Searching for infectious diseases with open source

ECDC developed epitweetr to find public health signals in the Twitter noise

Published on: 01/06/2021

The value and need for epidemiological threat detection requires little argument in 2021. The Covid-19 pandemic still has a profound impact on our lives and will likely continue to do so for quite some time. As such, when the Epidemic Intelligence team at the European Centre for Disease Prevention and Control (ECDC) started the development on a prototype of epitweetr, a tool designed to automatically monitor trends on Twitter in July 2019 that could be seen as inspired timing.

Laura Espinosa, Scientific Officer for Epidemic Intelligence at ECDC and maintainer of the tool, told OSOR that the initial prototype covered two known diseases as a proof-of-concept study so, unfortunately, it was not designed to detect Covid-19 through Twitter data. However, COVID-19 was added to the prototype in January 2021.

Epitweetr was published in October 2020 under the European Commission drafted open source license EUPL 1.2. When active, the tool monitors trends of tweets by time, place and topic aiming at detecting public health threats early. Espinosa clarified that the ECDC does not use the tool to monitor symptoms, but searches for specific diseases or health topics within the ECDC mandate. If a topic is mentioned more than usual in a specific time and place, the tool is designed to detect this overrepresentation and notifies the relevant person(s) from the epidemic intelligence team at ECDC who check the “signal” for significance and validity. Though designed for the purpose of detecting signals from infectious diseases, by modifying keywords the tool can be used to monitor the emergence of any topic on Twitter.

Screenshot of the epitweetr dashboard

Screenshot of the epitweetr dashboard, source: ECDC

Epitweetr collects tweets and metadata through the Twitter API and then extracts the geolocation of the tweet using a machine learning algorithm. Tweets are aggregated according to topic, time and geolocation for an algorithm to determine if the number of tweets for that given topic, time and geolocation exceeds the expected number. If that is the case, the tool sends out email alerts to investigators to follow up manually, in order to check the alerts. The tool also comes with a dashboard based on the open source program “shiny”, which helps visualise data, modify customisable settings and check the status of epitweetr tasks.

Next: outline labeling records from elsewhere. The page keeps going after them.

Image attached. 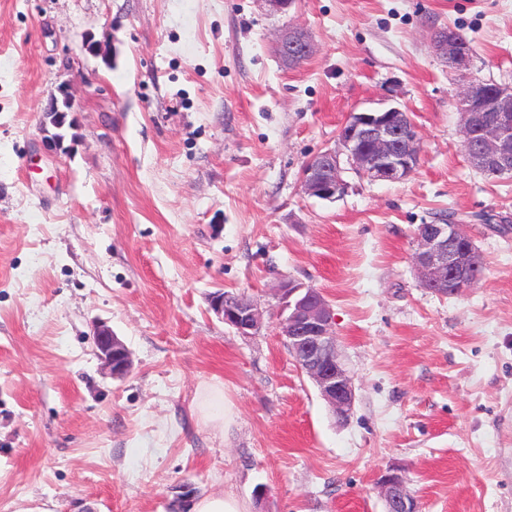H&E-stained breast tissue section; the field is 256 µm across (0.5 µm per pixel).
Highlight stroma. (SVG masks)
<instances>
[{"instance_id": "stroma-1", "label": "stroma", "mask_w": 512, "mask_h": 512, "mask_svg": "<svg viewBox=\"0 0 512 512\" xmlns=\"http://www.w3.org/2000/svg\"><path fill=\"white\" fill-rule=\"evenodd\" d=\"M288 25L317 43L294 70ZM448 27L472 75L512 86V0H0V512H181L185 485L250 512H385L391 467L420 512H512V179L465 155L432 45ZM63 85L75 125L52 151ZM385 106L418 127L414 174L305 195V162ZM450 218L484 270L442 297L411 257ZM288 279L331 304L346 420L281 334ZM221 289L261 306L257 333L212 310ZM275 48L282 65L289 68L298 67L302 60L311 58L317 50L312 34L293 26L280 31ZM94 341L97 354L112 378L121 379L130 373L132 368L130 352L106 322L96 324Z\"/></svg>"}]
</instances>
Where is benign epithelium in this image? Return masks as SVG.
Here are the masks:
<instances>
[{
    "label": "benign epithelium",
    "instance_id": "7a95c632",
    "mask_svg": "<svg viewBox=\"0 0 512 512\" xmlns=\"http://www.w3.org/2000/svg\"><path fill=\"white\" fill-rule=\"evenodd\" d=\"M275 48L282 65L289 68L316 53L312 34L293 26L280 31ZM434 49L448 70L464 77L454 104L462 116L463 147L469 162L492 177L512 178V86L467 75L472 52L451 28L438 32ZM45 116L54 128L48 142L60 149L66 115L47 107ZM420 146L417 125L398 107L353 113L339 129L337 146L316 153L304 164L301 189L321 200L343 196L348 188L343 179L345 163L370 182L405 181L418 167ZM412 264L422 287L444 297L473 287L483 270L482 256L461 224L419 225ZM280 293L283 309L288 311L280 328L289 352L336 415L347 418L354 405V388L337 351L329 302L319 289L291 280L281 284ZM210 304L225 324L243 336L262 326L264 311L244 295L220 291L211 296ZM94 341L112 377L121 379L130 373V352L107 323L96 324ZM378 486L385 512H419L418 501L407 489L401 471L383 472Z\"/></svg>",
    "mask_w": 512,
    "mask_h": 512
}]
</instances>
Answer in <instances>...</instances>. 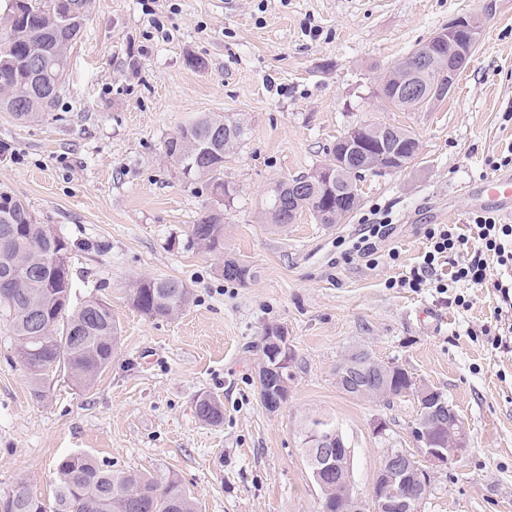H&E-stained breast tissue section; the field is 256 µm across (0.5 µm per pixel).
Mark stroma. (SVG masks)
<instances>
[{
	"label": "stroma",
	"mask_w": 512,
	"mask_h": 512,
	"mask_svg": "<svg viewBox=\"0 0 512 512\" xmlns=\"http://www.w3.org/2000/svg\"><path fill=\"white\" fill-rule=\"evenodd\" d=\"M456 18L477 21L480 38L450 95L416 112L382 102L385 73ZM205 112L250 129L224 165L238 189L227 207L163 153ZM507 112L512 0H92L53 110L25 124L0 112V190L68 241L73 300H107L119 339L91 388L63 374L38 400L0 320V495L22 483L51 505L58 462L88 453L116 473L174 471L200 512H318L297 430L320 412L336 417L354 490L368 498L386 450L413 448L418 407L337 387V365L363 348L442 391L470 428L421 512H512V341L495 349L481 334L498 296L394 285L420 272L427 225L471 222L470 182L497 174L512 150ZM365 123L409 130L419 155L364 173L339 224L307 211L283 228L264 219L271 186L310 173ZM212 208L224 211L225 257L253 274L246 284L177 245ZM384 218L388 235L363 255V229ZM137 278L179 279L193 300L176 319L147 317L127 296ZM277 325L295 361L271 413L258 372L264 331ZM205 394L220 398L221 425L196 417Z\"/></svg>",
	"instance_id": "stroma-1"
}]
</instances>
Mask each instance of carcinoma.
<instances>
[{
  "mask_svg": "<svg viewBox=\"0 0 512 512\" xmlns=\"http://www.w3.org/2000/svg\"><path fill=\"white\" fill-rule=\"evenodd\" d=\"M5 27L0 31V112L20 121H34L54 106L59 95L45 97L41 85L65 86L68 56L78 35L90 20V0H79V14L60 20L55 0H4ZM45 58L44 75L26 73L27 57ZM391 135L393 149L378 146L370 133L356 154L357 164L374 169L406 168L419 154V142L409 131L379 125ZM249 135L244 122L233 116L203 113L181 126L164 141L165 156L180 174L212 189L225 203L234 200L236 187L224 180V161L236 153ZM340 149L315 171L331 177V188L313 183L310 173L288 183L278 182L268 191L265 216L277 227L292 224L307 210L320 224L342 222L355 208L357 186L351 174L339 165ZM182 246L198 249L223 259L224 280L244 283L252 277L250 268L224 259V212L209 209L191 225ZM8 293L0 294V317L7 322L16 341V353L27 370L32 395L46 396L50 376L65 372L77 384L88 387L112 363L117 343V325L112 307L95 297L70 305L72 271L68 243L60 235L36 222L23 201L0 191V284ZM132 305L155 319H171L192 301L193 294L174 278L133 281L128 288ZM288 370L272 372L260 389L261 398L273 394L280 401L288 396ZM197 418L218 425L224 420L219 397L206 394L195 403ZM327 426L336 419L324 414H305L298 428L305 441L312 419ZM55 512H197V505L178 475L170 470L154 473L114 474L87 454L64 458L54 480ZM0 512H44L42 503L23 484L0 497Z\"/></svg>",
  "mask_w": 512,
  "mask_h": 512,
  "instance_id": "cac0c4a2",
  "label": "carcinoma"
}]
</instances>
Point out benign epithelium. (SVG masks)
Listing matches in <instances>:
<instances>
[{"label":"benign epithelium","mask_w":512,"mask_h":512,"mask_svg":"<svg viewBox=\"0 0 512 512\" xmlns=\"http://www.w3.org/2000/svg\"><path fill=\"white\" fill-rule=\"evenodd\" d=\"M467 29L469 39L462 40L457 33ZM478 29L468 20H459L435 34L420 51L416 64L401 78L394 93L403 97L418 96L423 92L418 78L425 71L439 48L448 49V59L465 61L472 52V41L477 38ZM455 69H448L445 80L432 85L428 96L435 99L444 97L450 90ZM275 346L263 358L260 374L280 366L278 356L284 352L294 355L288 344L287 333L269 338ZM398 369L391 363H381L371 356L348 354L339 364L336 380L345 384L346 379L356 373L368 377V381L356 386V393L366 400L388 399L411 395L419 406L418 420L411 427V437L416 452L406 448L389 449L385 453L371 490L370 499L365 501L353 491L350 456L337 454L335 433L318 426L309 431L311 442L306 453L313 479L323 492L336 486V512H420L431 485L434 469L446 467L463 454L468 447L469 428L444 394L416 380L411 387L394 391L389 385L388 374Z\"/></svg>","instance_id":"obj_1"}]
</instances>
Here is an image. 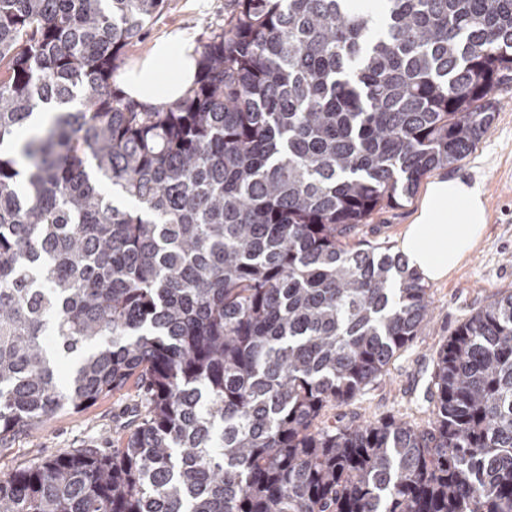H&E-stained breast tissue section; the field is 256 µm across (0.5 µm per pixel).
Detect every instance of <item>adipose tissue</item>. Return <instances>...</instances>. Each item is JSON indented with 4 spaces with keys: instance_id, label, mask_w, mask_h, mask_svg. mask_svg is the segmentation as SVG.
<instances>
[{
    "instance_id": "adipose-tissue-1",
    "label": "adipose tissue",
    "mask_w": 512,
    "mask_h": 512,
    "mask_svg": "<svg viewBox=\"0 0 512 512\" xmlns=\"http://www.w3.org/2000/svg\"><path fill=\"white\" fill-rule=\"evenodd\" d=\"M198 68L190 49L173 38L158 41L151 54L124 77L134 100L162 108L182 96ZM487 222L478 185L454 177L427 184L420 206L398 238L409 268L422 279L448 278L478 247Z\"/></svg>"
}]
</instances>
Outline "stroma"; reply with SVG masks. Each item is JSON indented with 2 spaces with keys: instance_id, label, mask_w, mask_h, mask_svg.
<instances>
[{
  "instance_id": "obj_1",
  "label": "stroma",
  "mask_w": 512,
  "mask_h": 512,
  "mask_svg": "<svg viewBox=\"0 0 512 512\" xmlns=\"http://www.w3.org/2000/svg\"><path fill=\"white\" fill-rule=\"evenodd\" d=\"M234 7V0H166L140 40L127 49L125 65L148 56L157 40L172 35L200 49ZM494 97V122L473 152L454 166L428 174L432 180L462 177L481 187L487 211L481 244L450 277L429 283V313L418 335L393 358L385 376L369 385L352 405L327 408L321 417L324 424L352 416L422 422L425 415L418 405L439 344L495 294L512 291V86L499 87ZM420 200L416 194L375 213L360 232V242L397 247ZM139 404L138 387L131 382L84 410L59 411L45 427L17 434L0 447V476L74 448L92 445L108 452L121 447Z\"/></svg>"
}]
</instances>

Community was an important aspect throughout the development. The ECDC strove to involve potential users in the development from the beginning and worked with a multidisciplinary group of experts in their fields, such as epidemiology, machine learning and statistics to increase the quality of each aspect of the tool. Using open source enabled easy collaboration between the different experts. A number of organisations also tested the tool throughout its development. Epitweetr is hosted on Github, where the community can report issues, fill out surveys and contribute to the development. Espinosa told OSOR that continuous evaluation and improvement was an important success factor in the development as well as having a maintainer in charge of organising the development. The ECDC team always searched for existing open source tools that could be reused, but found a gap where epitweetr could serve an important role.

The ECDC is an EU agency and thus performs tasks for the European Union as a whole and Member States in the area of surveillance and epidemic intelligence, among others. As such, it is an important part of this community. Thus, collaboration with Member States and other health agencies is part of the ECDC’s mission. Espinosa revealed that already two other institutions, the National Public Health of Italy, the Istituto Superiore di Sanità and the World Health Organisation (WHO) Eastern Mediterranean Office are using or testing epitweetr, though Espinosa said “other institutions are investigating how to integrate epitweetr in existing tools and processes”.

A next major version of epitweetr is planned for November 2021, with improvements to the geolocation algorithm, automated analysis of detected signals and improved data storage and management.